When a company has many different products or even many different lines of business, strategy becomes more complex. The company not only needs to complete a situation analysis for each business, but also needs to determine which businesses warrant focus and investment. The BCG matrix (sometimes called the Growth-Share matrix) was created in 1970 by Bruce Henderson and the Boston Consulting Group to help companies with many businesses or products determine their investment priorities.
The BCG matrix considers two different aspects of a business unit or product:
- What is the current market share?
- What is the market's growth potential?
Market share is the percentage of a market (defined in terms of units sold or revenue) accounted for by a specific product or entity. For instance, if you run a neighborhood lemonade stand that sells 200 glasses of lemonade each summer, and there are two other competing lemonade stands that sell 50 glasses and 150 glasses, respectively, then you have 50 percent market share. Out of 400 glass sold, you sell 200 glasses, or 50 percent of the total.
Companies track market share data closely. For example, what is the market share for different types of cell phones in the U.S.? The International Data Corporation reports these numbers quarterly. As the following table shows, Android phones have had the dominant market share over the past several years.
The market-growth potential is more difficult to quantify, but it's the other important factor in the BCG matrix. Let's use some of the products in Proctor & Gamble's portfolio to identify markets with different growth potential. How about bathroom tissue—is that a high-growth market? Probably not. Data show that, in the U.S. anyway, bathroom tissue use tracks closely with population numbers, which have declined 0.7 percent since 1992. How about the market for high-end skin-care products? Generally, markets for products that serve Americans born between 1946 and 1964—the baby boomers—are growing rapidly. The reason is that this large generation is aging with more income and a longer life expectancy that any previous generation.
Market-growth potential generally includes analysis of similar markets, as well as analysis of the underlying drivers for marketing growth. It can be thought of as a "best guess" at what the future value of a market will be.
Applying the BCG Matrix
The BCG Matrix is comprised of four quadrants that show high and low market share and high and low growth potential. Each quadrant has a name and specific characteristics.
A product or business with low market share in a mature industry is a dog. There is no room for growth, which suggests that no new funds should be invested in it.
A cash cow is a product or business that has high market share and is in a slow-growing industry. It's bringing in more money than is being invested in it, but it doesn't have much growth potential. The profits from a cash cow can be used to fund high-growth investments, but the cash cow itself warrants low investment.

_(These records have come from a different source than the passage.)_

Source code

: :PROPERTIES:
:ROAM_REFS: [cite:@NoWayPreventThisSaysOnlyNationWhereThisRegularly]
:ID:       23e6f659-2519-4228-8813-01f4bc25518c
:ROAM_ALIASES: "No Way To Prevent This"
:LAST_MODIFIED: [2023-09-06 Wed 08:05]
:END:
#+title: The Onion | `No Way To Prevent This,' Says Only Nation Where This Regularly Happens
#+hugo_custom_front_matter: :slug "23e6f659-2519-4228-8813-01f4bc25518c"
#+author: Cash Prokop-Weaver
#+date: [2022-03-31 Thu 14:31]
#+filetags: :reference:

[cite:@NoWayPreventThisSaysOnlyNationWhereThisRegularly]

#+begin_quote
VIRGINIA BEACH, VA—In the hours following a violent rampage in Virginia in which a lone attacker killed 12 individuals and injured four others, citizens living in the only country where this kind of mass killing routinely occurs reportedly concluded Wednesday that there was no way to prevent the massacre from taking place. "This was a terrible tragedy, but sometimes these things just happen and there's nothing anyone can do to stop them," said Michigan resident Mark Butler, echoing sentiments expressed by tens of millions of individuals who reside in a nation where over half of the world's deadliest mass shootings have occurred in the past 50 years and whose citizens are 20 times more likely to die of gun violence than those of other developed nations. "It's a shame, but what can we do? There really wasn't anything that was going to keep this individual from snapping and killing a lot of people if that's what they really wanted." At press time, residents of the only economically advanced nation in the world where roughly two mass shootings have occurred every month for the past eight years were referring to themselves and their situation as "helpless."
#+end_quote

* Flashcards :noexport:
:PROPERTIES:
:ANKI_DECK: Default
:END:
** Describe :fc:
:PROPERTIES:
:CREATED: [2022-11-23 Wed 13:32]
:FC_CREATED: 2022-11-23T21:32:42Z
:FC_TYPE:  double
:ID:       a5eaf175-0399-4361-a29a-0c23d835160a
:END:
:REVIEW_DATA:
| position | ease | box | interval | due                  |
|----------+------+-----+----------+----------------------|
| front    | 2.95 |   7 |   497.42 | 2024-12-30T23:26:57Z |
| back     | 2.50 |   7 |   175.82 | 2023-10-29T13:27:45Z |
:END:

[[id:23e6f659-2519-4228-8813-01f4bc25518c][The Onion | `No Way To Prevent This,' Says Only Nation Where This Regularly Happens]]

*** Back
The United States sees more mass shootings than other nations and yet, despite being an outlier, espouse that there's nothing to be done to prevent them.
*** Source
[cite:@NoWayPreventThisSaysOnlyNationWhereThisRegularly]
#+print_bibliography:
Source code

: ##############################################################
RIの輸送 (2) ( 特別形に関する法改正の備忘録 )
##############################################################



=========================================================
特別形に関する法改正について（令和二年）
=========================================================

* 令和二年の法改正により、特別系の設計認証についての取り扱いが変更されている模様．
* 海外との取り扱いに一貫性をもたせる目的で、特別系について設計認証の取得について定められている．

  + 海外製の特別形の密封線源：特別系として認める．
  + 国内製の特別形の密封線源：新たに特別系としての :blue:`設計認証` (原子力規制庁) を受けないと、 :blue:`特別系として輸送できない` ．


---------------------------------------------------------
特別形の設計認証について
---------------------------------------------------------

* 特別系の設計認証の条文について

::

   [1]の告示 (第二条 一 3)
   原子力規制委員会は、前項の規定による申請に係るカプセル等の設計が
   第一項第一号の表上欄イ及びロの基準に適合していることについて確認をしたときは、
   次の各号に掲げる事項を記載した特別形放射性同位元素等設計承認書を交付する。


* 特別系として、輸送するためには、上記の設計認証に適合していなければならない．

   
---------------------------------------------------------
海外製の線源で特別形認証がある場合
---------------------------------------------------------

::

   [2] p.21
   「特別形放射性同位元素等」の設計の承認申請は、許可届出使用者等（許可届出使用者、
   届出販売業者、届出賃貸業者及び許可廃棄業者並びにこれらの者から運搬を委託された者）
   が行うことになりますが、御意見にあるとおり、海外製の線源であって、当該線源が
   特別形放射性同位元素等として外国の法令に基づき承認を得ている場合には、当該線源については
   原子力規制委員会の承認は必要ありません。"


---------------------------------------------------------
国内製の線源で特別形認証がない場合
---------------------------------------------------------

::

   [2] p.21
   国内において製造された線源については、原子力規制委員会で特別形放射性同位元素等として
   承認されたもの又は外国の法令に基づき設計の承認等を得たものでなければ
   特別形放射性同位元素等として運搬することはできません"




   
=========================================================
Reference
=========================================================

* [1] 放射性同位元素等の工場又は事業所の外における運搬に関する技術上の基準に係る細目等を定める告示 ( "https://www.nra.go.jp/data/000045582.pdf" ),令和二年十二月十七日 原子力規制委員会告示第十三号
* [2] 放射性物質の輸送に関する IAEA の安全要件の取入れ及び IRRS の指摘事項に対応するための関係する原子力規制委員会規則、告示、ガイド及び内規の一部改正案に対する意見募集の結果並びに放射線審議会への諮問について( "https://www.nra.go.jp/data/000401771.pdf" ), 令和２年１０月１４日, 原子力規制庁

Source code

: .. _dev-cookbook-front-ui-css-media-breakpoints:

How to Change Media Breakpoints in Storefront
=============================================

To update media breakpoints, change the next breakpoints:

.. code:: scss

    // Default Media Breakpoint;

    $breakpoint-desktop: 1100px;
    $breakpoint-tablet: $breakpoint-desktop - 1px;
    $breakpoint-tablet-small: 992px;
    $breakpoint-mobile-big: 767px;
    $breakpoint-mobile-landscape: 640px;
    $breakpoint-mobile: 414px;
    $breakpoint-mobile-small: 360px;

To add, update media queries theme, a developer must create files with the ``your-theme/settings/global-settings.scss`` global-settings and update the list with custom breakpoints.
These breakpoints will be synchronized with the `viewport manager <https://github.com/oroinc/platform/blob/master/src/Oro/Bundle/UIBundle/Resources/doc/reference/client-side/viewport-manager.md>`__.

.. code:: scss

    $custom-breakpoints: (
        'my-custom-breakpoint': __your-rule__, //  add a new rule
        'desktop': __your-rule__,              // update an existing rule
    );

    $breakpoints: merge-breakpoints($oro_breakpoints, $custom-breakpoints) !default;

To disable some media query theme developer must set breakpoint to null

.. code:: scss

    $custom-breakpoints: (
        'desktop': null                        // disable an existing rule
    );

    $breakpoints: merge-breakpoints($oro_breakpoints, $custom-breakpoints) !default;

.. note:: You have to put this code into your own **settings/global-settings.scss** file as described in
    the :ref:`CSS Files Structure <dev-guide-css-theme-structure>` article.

A question mark is a product or business that has low market share currently, but in a growing industry. This case is trickier: the product/business is consuming financing and creating a low rate of return for now, but its direction isn't clear. A question mark has the potential to become either a star or a dog, so close monitoring is needed to determine its growth potential.
A star has high market share in a fast-growing industry. This kind of product or business is poised to bring strong return on the funds invested. It also has the potential to become a cash cow at the end of the product life cycle, which can fund future investments.
According to the logic of the BCG matrix, as an industry grows, all investments become cows or dogs. The intent of the matrix is to help companies make good portfolio-management decisions, focusing investment in the areas that are likely to provide returns and fund future growth.